James LaughlinJames Laughlin (photograph via New Directions)

The major surprise is Williams. With the exception of a couple of tirades obviously fired off while under the influence of either the bottle or the prescriptions of the infamous Lawrence S. Kubie, aka Dr Feelgood, one would never suspect that both the life and career of the writer of these acute, funny, warm letters were disintegrating around him. He proves to be exceptionally generous both in financial and professional terms. Among several writers, he introduced Paul Bowles to Laughlin, who responded with enthusiasm to Bowles’s work. Of Donald Windham he wrote: ‘Windham’s novel (The Dog Star) is the finest thing … the quality is totally original … it is a book that only New Directions should publish.’ A constant theme throughout the letters is Williams’s desire to provide financial assistance to young writers and to help his impecunious friends. Here he is in full flight discussing his wayward friend Oliver Evans:

He is having an operation … and I would like to be able to help him with it. I may draw on my account with you for this purpose, perhaps about $1500 … On my birthday … I took him to see Romeo and Juliet and when Miss De Havilland was delivering a soliloquy … Oliver, in the fourth row, suddenly cried out ‘Nothing can kill the beauty of the lines’ and tore out of the theatre.

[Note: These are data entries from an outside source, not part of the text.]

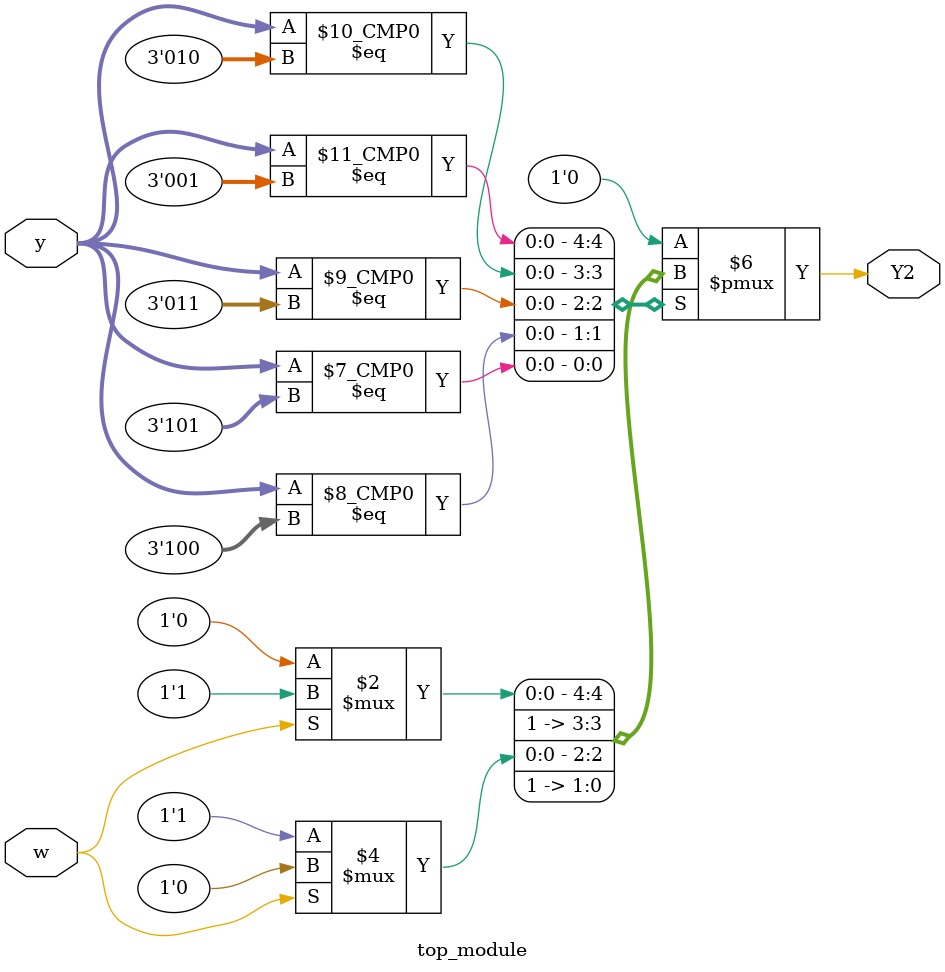
<source format=sv>
module top_module(
    input [3:1] y,
    input w,
    output reg Y2);

    always @(*) begin
        case (y)
            3'b000: Y2 = 1'b0; // State A
            3'b001: Y2 = w ? 1'b1 : 1'b0; // State B transitions to state D or C
            3'b010: Y2 = w ? 1'b1 : 1'b1; // State C transitions to state E or D
            3'b011: Y2 = w ? 1'b0 : 1'b1; // State D transitions to state F or A
            3'b100: Y2 = 1'b1; // State E
            3'b101: Y2 = 1'b1; // State F
            default: Y2 = 1'b0;
        endcase
    end

endmodule

</source>
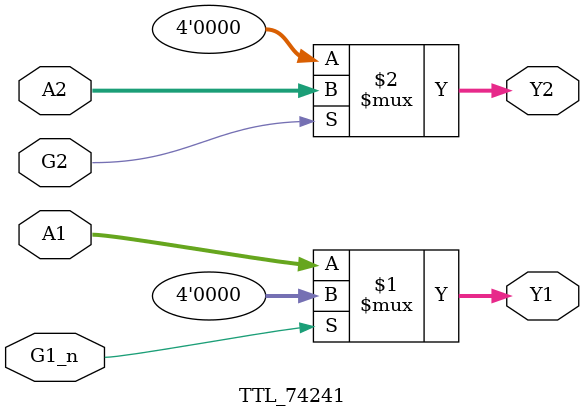
<source format=v>
/******************************************************************************
 ** Component : TTL_74241                                                    **
 ** buffers with TTL-compatible CMOS inputs and 3-state outputs              **
 ** https://www.ti.com/product/SN74ABT241A                                   **
 *****************************************************************************/

module TTL_74241
(  
   input  [3:0] A1,
   output [3:0] Y1,
   input        G1_n,


   input  [3:0] A2,
   output [3:0] Y2,
   input        G2
);
 
   assign Y1[3:0] = G1_n ? 4'b0     : A1[3:0];
   assign Y2[3:0] = G2   ? A2[3:0]  : 4'b0;

endmodule

</source>
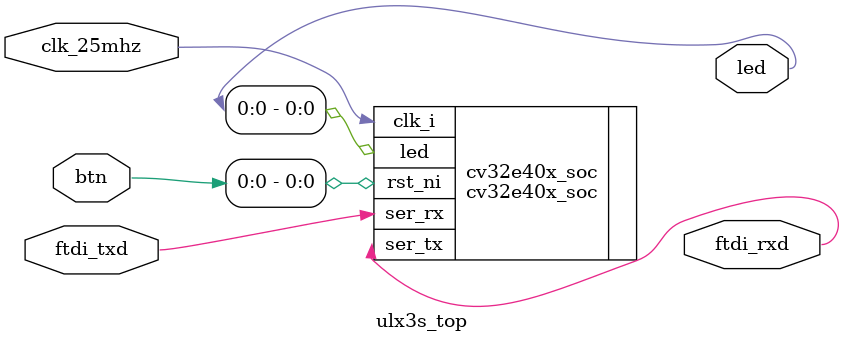
<source format=sv>

`timescale 1ns / 1ps

module ulx3s_top (
    input clk_25mhz,

    input  ftdi_txd,
    output ftdi_rxd,

    input  [6:0] btn,
    output [7:0] led
);
    localparam FREQUENCY = 25_000_000;
    localparam SOC_ADDR_WIDTH    =  24;
    localparam RAM_ADDR_WIDTH    =  14;
    localparam INSTR_RDATA_WIDTH =  32;
    localparam BOOT_ADDR         = 'h0;

    // wrapper for CV32E40X, the memory system and stdout peripheral
    cv32e40x_soc
        #(
          .INSTR_RDATA_WIDTH (INSTR_RDATA_WIDTH),
          .SOC_ADDR_WIDTH    (SOC_ADDR_WIDTH),
          .RAM_ADDR_WIDTH    (RAM_ADDR_WIDTH),
          .BOOT_ADDR         (BOOT_ADDR)
         )
    cv32e40x_soc
        (
         .clk_i          ( clk_25mhz    ),
         .rst_ni         ( btn[0]       ),
         .led            ( led[0]       ),
         .ser_tx         ( ftdi_rxd     ),
         .ser_rx         ( ftdi_txd     )
        );
        
        // TODO debouncing

endmodule

</source>
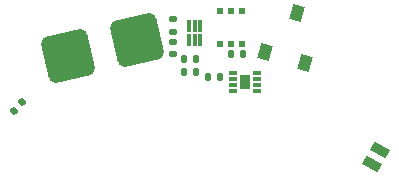
<source format=gbr>
%TF.GenerationSoftware,KiCad,Pcbnew,8.0.3*%
%TF.CreationDate,2024-08-05T21:53:05-05:00*%
%TF.ProjectId,GeckoSmartWatch_V4_1,4765636b-6f53-46d6-9172-745761746368,rev?*%
%TF.SameCoordinates,Original*%
%TF.FileFunction,Paste,Bot*%
%TF.FilePolarity,Positive*%
%FSLAX46Y46*%
G04 Gerber Fmt 4.6, Leading zero omitted, Abs format (unit mm)*
G04 Created by KiCad (PCBNEW 8.0.3) date 2024-08-05 21:53:05*
%MOMM*%
%LPD*%
G01*
G04 APERTURE LIST*
G04 Aperture macros list*
%AMRoundRect*
0 Rectangle with rounded corners*
0 $1 Rounding radius*
0 $2 $3 $4 $5 $6 $7 $8 $9 X,Y pos of 4 corners*
0 Add a 4 corners polygon primitive as box body*
4,1,4,$2,$3,$4,$5,$6,$7,$8,$9,$2,$3,0*
0 Add four circle primitives for the rounded corners*
1,1,$1+$1,$2,$3*
1,1,$1+$1,$4,$5*
1,1,$1+$1,$6,$7*
1,1,$1+$1,$8,$9*
0 Add four rect primitives between the rounded corners*
20,1,$1+$1,$2,$3,$4,$5,0*
20,1,$1+$1,$4,$5,$6,$7,0*
20,1,$1+$1,$6,$7,$8,$9,0*
20,1,$1+$1,$8,$9,$2,$3,0*%
%AMRotRect*
0 Rectangle, with rotation*
0 The origin of the aperture is its center*
0 $1 length*
0 $2 width*
0 $3 Rotation angle, in degrees counterclockwise*
0 Add horizontal line*
21,1,$1,$2,0,0,$3*%
G04 Aperture macros list end*
%ADD10RoundRect,0.140000X-0.140000X-0.170000X0.140000X-0.170000X0.140000X0.170000X-0.140000X0.170000X0*%
%ADD11RoundRect,0.135000X-0.185000X0.135000X-0.185000X-0.135000X0.185000X-0.135000X0.185000X0.135000X0*%
%ADD12RoundRect,0.135000X0.135000X0.185000X-0.135000X0.185000X-0.135000X-0.185000X0.135000X-0.185000X0*%
%ADD13RotRect,0.800000X1.500000X240.000000*%
%ADD14RoundRect,0.135000X0.054942X-0.222332X0.228495X-0.015500X-0.054942X0.222332X-0.228495X0.015500X0*%
%ADD15RoundRect,0.135000X-0.135000X-0.185000X0.135000X-0.185000X0.135000X0.185000X-0.135000X0.185000X0*%
%ADD16R,0.750000X0.300000*%
%ADD17R,0.900000X1.300000*%
%ADD18RoundRect,0.140000X0.140000X0.170000X-0.140000X0.170000X-0.140000X-0.170000X0.140000X-0.170000X0*%
%ADD19R,0.300000X1.050000*%
%ADD20RoundRect,0.600000X-1.049187X-1.679050X1.679050X-1.049187X1.049187X1.679050X-1.679050X1.049187X0*%
%ADD21RoundRect,0.135000X0.185000X-0.135000X0.185000X0.135000X-0.185000X0.135000X-0.185000X-0.135000X0*%
%ADD22R,0.620000X0.575000*%
%ADD23RotRect,1.000000X1.300000X165.000000*%
G04 APERTURE END LIST*
D10*
%TO.C,C28*%
X142820000Y-90025000D03*
X143780000Y-90025000D03*
%TD*%
D11*
%TO.C,R13*%
X141825000Y-86690000D03*
X141825000Y-87710000D03*
%TD*%
D12*
%TO.C,R11*%
X143810000Y-91150000D03*
X142790000Y-91150000D03*
%TD*%
D13*
%TO.C,M1*%
X159364824Y-97775065D03*
X158714821Y-98900899D03*
%TD*%
D14*
%TO.C,TH1*%
X128372179Y-94465682D03*
X129027821Y-93684318D03*
%TD*%
D15*
%TO.C,R14*%
X146740000Y-89650000D03*
X147760000Y-89650000D03*
%TD*%
D16*
%TO.C,IC1*%
X146925000Y-92737500D03*
X146925000Y-92237500D03*
X146925000Y-91737500D03*
X146925000Y-91237500D03*
X148925000Y-91237500D03*
X148925000Y-91737500D03*
X148925000Y-92237500D03*
X148925000Y-92737500D03*
D17*
X147925000Y-91987500D03*
%TD*%
D18*
%TO.C,C22*%
X145805000Y-91550000D03*
X144845000Y-91550000D03*
%TD*%
D19*
%TO.C,IC2*%
X143175000Y-87262000D03*
X143675000Y-87262000D03*
X144175000Y-87262000D03*
X144175000Y-88462000D03*
X143675000Y-88462000D03*
X143175000Y-88462000D03*
%TD*%
D20*
%TO.C,BT1*%
X138773110Y-88405147D03*
X132926890Y-89754853D03*
%TD*%
D21*
%TO.C,R12*%
X141825000Y-89635000D03*
X141825000Y-88615000D03*
%TD*%
D22*
%TO.C,U8*%
X145800000Y-86012000D03*
X146750000Y-86012000D03*
X147700000Y-86012000D03*
X147700000Y-88788000D03*
X146750000Y-88788000D03*
X145800000Y-88788000D03*
%TD*%
D23*
%TO.C,SW1*%
X153010674Y-90386488D03*
X152329698Y-86166445D03*
X149629933Y-89480622D03*
%TD*%
M02*

</source>
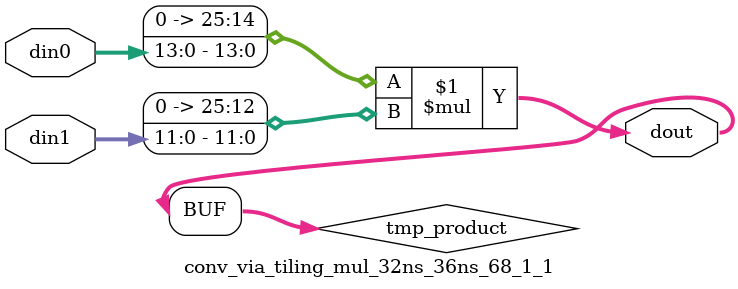
<source format=v>

`timescale 1 ns / 1 ps

 module conv_via_tiling_mul_32ns_36ns_68_1_1(din0, din1, dout);
parameter ID = 1;
parameter NUM_STAGE = 0;
parameter din0_WIDTH = 14;
parameter din1_WIDTH = 12;
parameter dout_WIDTH = 26;

input [din0_WIDTH - 1 : 0] din0; 
input [din1_WIDTH - 1 : 0] din1; 
output [dout_WIDTH - 1 : 0] dout;

wire signed [dout_WIDTH - 1 : 0] tmp_product;
























assign tmp_product = $signed({1'b0, din0}) * $signed({1'b0, din1});











assign dout = tmp_product;





















endmodule

</source>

Later that night he called up an old lady … a dowager who is the ranking member of the Cabot clan, and told her she was ‘just an old bitch and not even her heirs could stand her!’ I think he deserves an endowment for life!

In a Festschrift for Laughlin, Williams wrote: ‘It was “Jay” Laughlin who first took a serious interest in my work as a writer … Consistently over the years his sense of whatever was valuable in my work was my one invariable criterion.’ But he made his feelings clearer still in a private letter. ‘Very briefly and truly, I want to say this. You’re the greatest friend I’ve had in my life and the most trusted.’ Williams’s final message to Laughlin was read at the National Arts Club Award ceremony honouring the publisher. Earlier that day, Williams had been found dead in his hotel room. It finishes: ‘I know that it is the poetry that distinguishes [my] writing when it is distinguished, that of the plays and of the stories … I am in no position to assess the value of this offering but I do trust that James Laughlin is able to review it without regret. If he can, I cannot imagine a more rewarding accolade.’

That afternoon, Laughlin locked himself away and composed a poem which, at the ceremony, the man who was so ambivalent about his verse recited in honour of his lifelong friend.